Pendant longtemps, réserver plusieurs billets sur le même dossier ne garantissait en rien d’être assis ensemble. Pour éviter de voir un jeune enfant placé loin de ses parents, il fallait souvent passer à la caisse et payer la sélection des sièges. Selon les compagnies et les trajets, cette option pouvait coûter entre 15 et 50 euros par passager. Pour une famille de quatre personnes, l’addition grimpait vite à plusieurs centaines d’euros sur un aller-retour européen. Le billet affiché à prix doux devenait soudain beaucoup moins attractif.
Moins de 14 ans : la nouvelle frontière de la gratuité
L’accord historique décroché à Bruxelles bouscule ces habitudes commerciales.
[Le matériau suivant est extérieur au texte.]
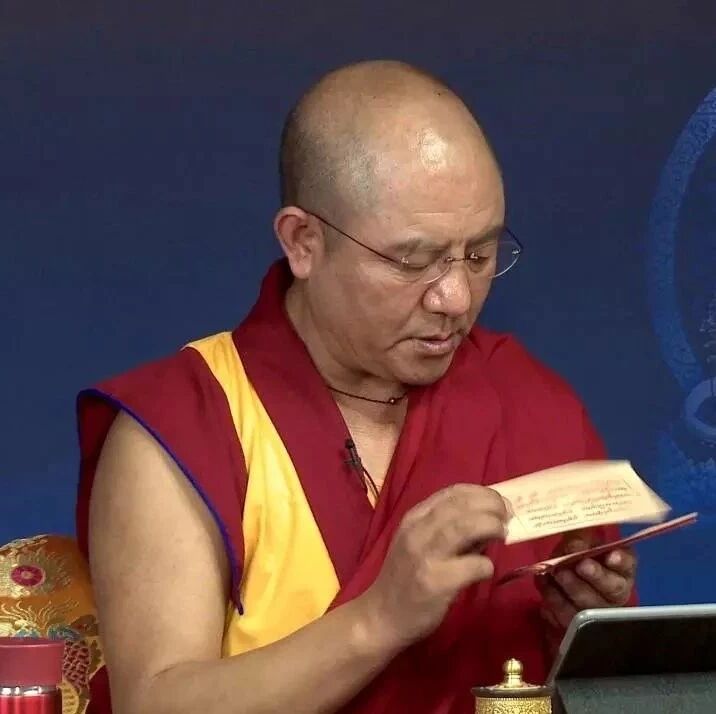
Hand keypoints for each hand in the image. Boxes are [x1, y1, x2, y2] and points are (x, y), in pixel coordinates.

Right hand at [359, 484, 508, 649]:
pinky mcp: (436, 583)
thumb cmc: (405, 578)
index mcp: (414, 518)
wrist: (381, 616)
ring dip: (491, 525)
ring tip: (502, 533)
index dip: (482, 492)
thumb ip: (450, 531)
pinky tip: (485, 570)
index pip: (452, 492)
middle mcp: (418, 531)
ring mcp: (425, 556)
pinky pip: (471, 566)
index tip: (500, 501)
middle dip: (492, 505)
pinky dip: (486, 564)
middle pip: (462, 505)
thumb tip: (488, 522)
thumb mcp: (420, 544)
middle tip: (508, 516)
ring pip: (465, 527)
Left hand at [537, 530, 636, 630]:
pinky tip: (545, 582)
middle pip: (612, 588)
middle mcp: (614, 593)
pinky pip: (566, 614)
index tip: (612, 556)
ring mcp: (596, 612)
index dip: (621, 561)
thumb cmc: (575, 554)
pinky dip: (554, 597)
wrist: (558, 576)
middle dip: (596, 576)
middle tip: (581, 564)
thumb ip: (580, 539)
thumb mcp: (579, 541)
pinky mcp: (575, 623)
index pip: (627, 565)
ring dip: (573, 587)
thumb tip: (576, 544)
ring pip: (590, 604)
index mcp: (621, 569)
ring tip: (558, 573)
Les compagnies aériennes opérant dans l’UE — régulières comme low-cost — auront désormais l’obligation d’attribuer gratuitement des sièges côte à côte à un adulte et aux enfants de moins de 14 ans qui l’accompagnent. Le texte fixe ici une limite claire : la protection concerne les enfants de moins de 14 ans, et non l’ensemble des mineurs. Au-delà de cet âge, les transporteurs conservent le droit de facturer le rapprochement.
Pour les passagers, l’économie sera réelle, notamment sur les vols à bas coûts où chaque option est habituellement facturée. Mais attention au calendrier : si l’accord politique vient d’être scellé, les familles devront patienter avant de voir le changement s’appliquer sur leurs écrans. Le processus législatif européen et le délai d’un an accordé aux compagnies pour adapter leurs logiciels reportent l’application concrète dans les aéroports au courant de l’année 2027. Pour les départs de cet été, les règles actuelles restent en vigueur.
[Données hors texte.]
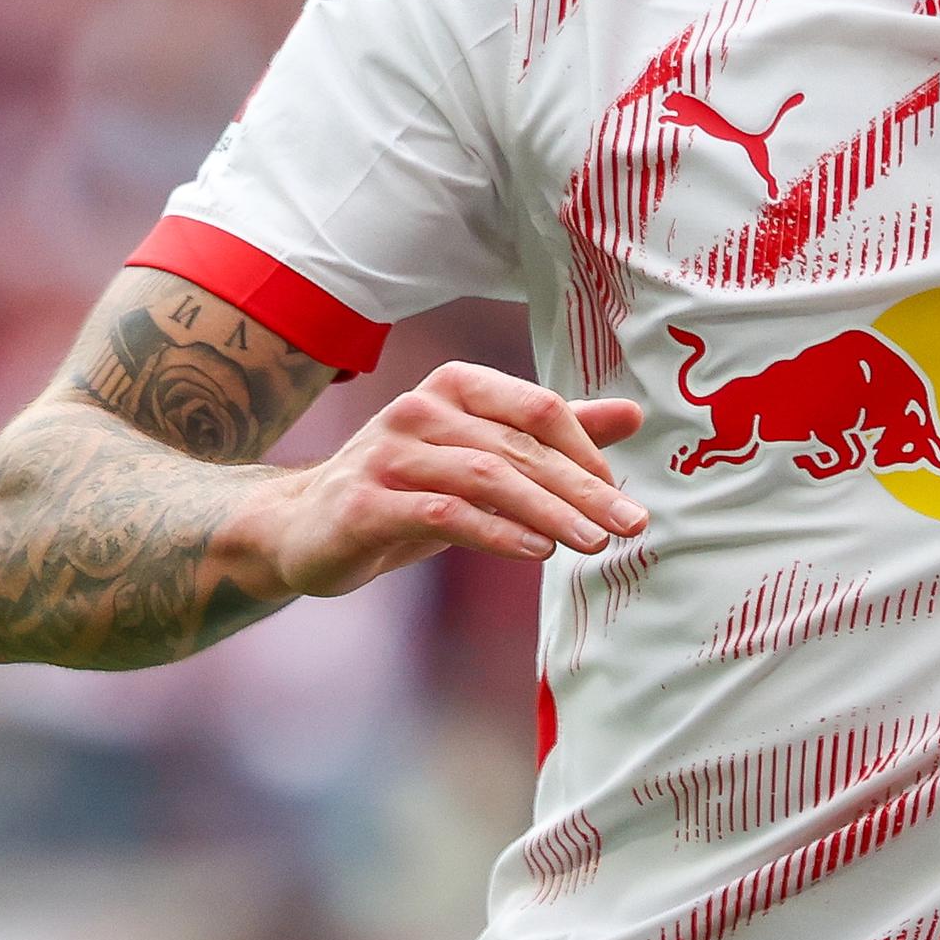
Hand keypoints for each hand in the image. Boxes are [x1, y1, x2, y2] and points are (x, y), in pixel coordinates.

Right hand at [242, 364, 647, 595]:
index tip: (621, 495)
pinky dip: (496, 532)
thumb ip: (552, 434)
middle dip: (583, 489)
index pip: (537, 408)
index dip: (587, 450)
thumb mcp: (483, 454)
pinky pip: (442, 514)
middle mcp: (418, 410)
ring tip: (593, 542)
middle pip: (518, 447)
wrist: (305, 527)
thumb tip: (634, 413)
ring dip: (549, 512)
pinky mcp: (364, 503)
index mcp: (454, 387)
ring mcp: (387, 455)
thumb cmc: (410, 487)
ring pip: (485, 478)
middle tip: (631, 524)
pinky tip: (537, 552)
Ce que la mesure ne réglera pas
Il existe une autre limite à garder en tête : la gratuité ne vaudra que pour les places standards encore disponibles au moment de l’enregistrement. Elle ne transformera pas un siège premium, une rangée avec plus d’espace pour les jambes ou une issue de secours en placement garanti sur mesure. Si un vol est déjà complet ou presque intégralement pré-réservé, la compagnie pourra toujours invoquer l’impossibilité technique de regrouper les passagers.
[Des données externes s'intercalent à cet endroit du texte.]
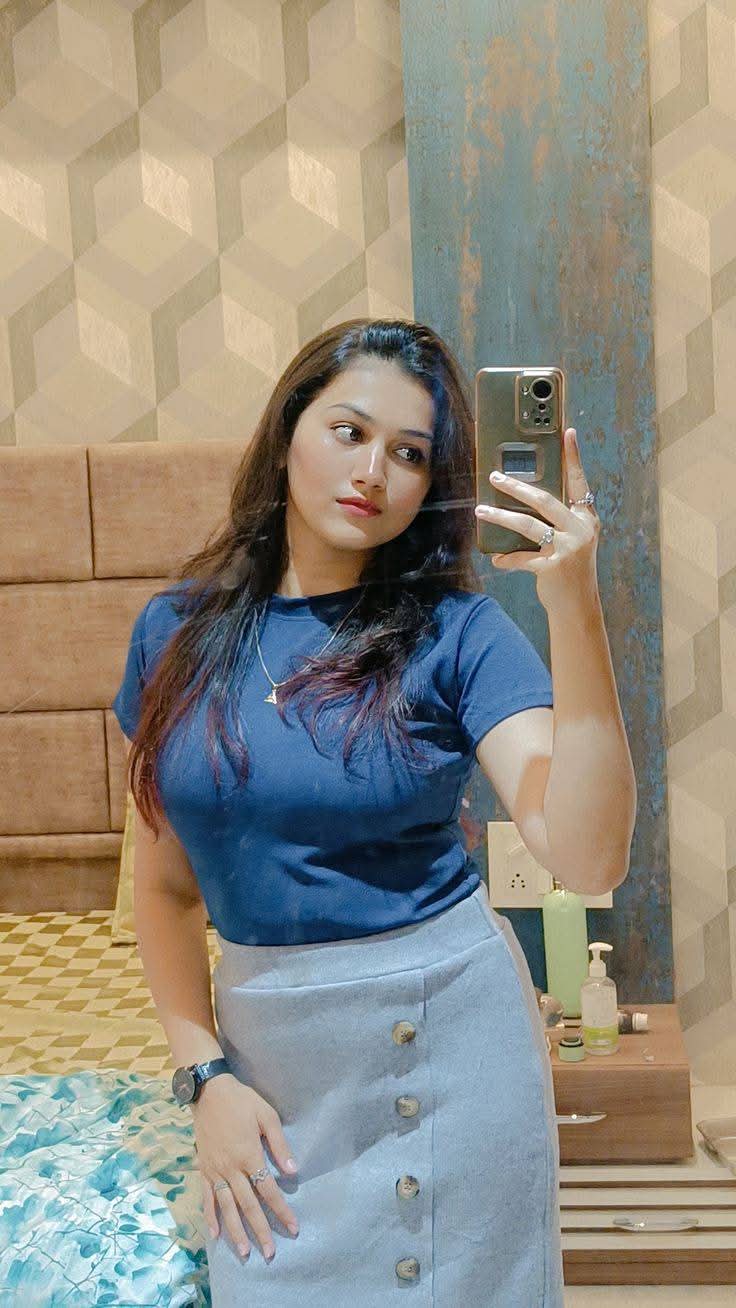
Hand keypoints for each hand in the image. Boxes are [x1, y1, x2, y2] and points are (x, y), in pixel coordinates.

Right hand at [192, 1075, 299, 1260]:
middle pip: (248, 1205)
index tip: (293, 1228)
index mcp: (249, 1155)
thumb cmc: (241, 1101)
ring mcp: (215, 1171)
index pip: (269, 1190)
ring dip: (236, 1231)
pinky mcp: (204, 1169)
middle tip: (271, 1253)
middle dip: (260, 1230)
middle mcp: (231, 1168)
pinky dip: (210, 1216)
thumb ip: (279, 1144)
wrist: (209, 1091)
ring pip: (227, 1207)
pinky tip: (214, 1234)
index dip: (281, 1210)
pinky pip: (207, 1197)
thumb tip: (292, 1171)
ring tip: (244, 1253)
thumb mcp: (266, 1116)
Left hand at [474, 427, 600, 614]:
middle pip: (544, 500)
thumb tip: (523, 499)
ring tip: (481, 510)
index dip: (573, 457)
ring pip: (527, 525)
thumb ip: (558, 520)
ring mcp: (568, 548)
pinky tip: (496, 558)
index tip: (567, 432)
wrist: (578, 605)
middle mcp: (580, 529)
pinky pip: (521, 558)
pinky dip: (506, 558)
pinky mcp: (553, 567)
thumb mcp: (573, 540)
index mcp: (586, 518)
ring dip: (500, 517)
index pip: (578, 482)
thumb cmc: (570, 569)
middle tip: (495, 476)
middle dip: (516, 486)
Le bon réflexe reste donc le même : s’enregistrer en ligne dès l’ouverture des droits (souvent 24 à 48 heures avant le départ), vérifier que toute la tribu est bien regroupée sous le même numéro de dossier et éviter les réservations séparées.
Les compagnies pourront continuer à commercialiser leurs places les plus confortables ou les mieux situées. En revanche, capitaliser sur l’angoisse légitime des parents pour leur vendre des sièges standards côte à côte appartiendra bientôt au passé. Un soulagement pour les portefeuilles, à défaut de garantir des vols de tout repos entre les valises à caser et les files d’attente à l’embarquement.